Collected data

--------------------

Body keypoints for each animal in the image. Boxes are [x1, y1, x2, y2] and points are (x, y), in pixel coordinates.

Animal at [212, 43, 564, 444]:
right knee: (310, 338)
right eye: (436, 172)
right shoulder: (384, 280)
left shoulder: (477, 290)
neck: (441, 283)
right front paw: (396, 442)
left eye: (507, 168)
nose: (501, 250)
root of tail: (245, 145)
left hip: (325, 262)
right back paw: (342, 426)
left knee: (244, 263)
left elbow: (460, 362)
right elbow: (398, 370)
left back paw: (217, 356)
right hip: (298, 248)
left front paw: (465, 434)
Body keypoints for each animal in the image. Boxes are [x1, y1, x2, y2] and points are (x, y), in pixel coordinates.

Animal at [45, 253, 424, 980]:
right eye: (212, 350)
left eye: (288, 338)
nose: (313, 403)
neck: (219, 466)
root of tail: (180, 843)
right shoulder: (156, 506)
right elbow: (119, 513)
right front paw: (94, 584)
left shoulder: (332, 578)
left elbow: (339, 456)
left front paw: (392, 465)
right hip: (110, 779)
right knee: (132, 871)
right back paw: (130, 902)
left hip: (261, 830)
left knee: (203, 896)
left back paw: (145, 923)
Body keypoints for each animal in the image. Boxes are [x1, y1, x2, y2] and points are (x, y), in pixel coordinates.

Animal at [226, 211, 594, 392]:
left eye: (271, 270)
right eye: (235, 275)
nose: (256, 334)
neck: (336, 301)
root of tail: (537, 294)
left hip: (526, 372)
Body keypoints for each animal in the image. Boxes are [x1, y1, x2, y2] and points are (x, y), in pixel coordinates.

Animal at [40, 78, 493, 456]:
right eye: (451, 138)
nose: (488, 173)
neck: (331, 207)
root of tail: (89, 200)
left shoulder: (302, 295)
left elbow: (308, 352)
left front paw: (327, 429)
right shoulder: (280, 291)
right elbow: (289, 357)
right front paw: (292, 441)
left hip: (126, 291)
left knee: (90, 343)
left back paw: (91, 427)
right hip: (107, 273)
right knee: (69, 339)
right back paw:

--------------------

Beginning with the line that has "right shoulder: (384, 280)" and ending with the line that has "left knee: (203, 896)", set down the lines above exactly and include no others.

right shoulder: (384, 280)
left shoulder: (477, 290)
neck: (441, 283)
right front paw: (396, 442)
left eye: (507, 168)
nose: (501, 250)
root of tail: (245, 145)
left hip: (325, 262)
right back paw: (342, 426)
left knee: (244, 263)
left elbow: (460, 362)
right elbow: (398, 370)
left back paw: (217, 356)
right hip: (298, 248)
left front paw: (465, 434)
Body keypoints for each animal in the image. Boxes are [x1, y1, x2, y2] and points are (x, y), in pixel coordinates.

Animal at [45, 253, 424, 980]:
right eye: (212, 350)
left eye: (288, 338)
nose: (313, 403)
neck: (219, 466)
root of tail: (180, 843)
right shoulder: (156, 506)
right elbow: (119, 513)
right front paw: (94, 584)
left shoulder: (332, 578)
left elbow: (339, 456)
left front paw: (392, 465)
right hip: (110, 779)
right knee: (132, 871)
right back paw: (130, 902)
left hip: (261, 830)
left knee: (203, 896)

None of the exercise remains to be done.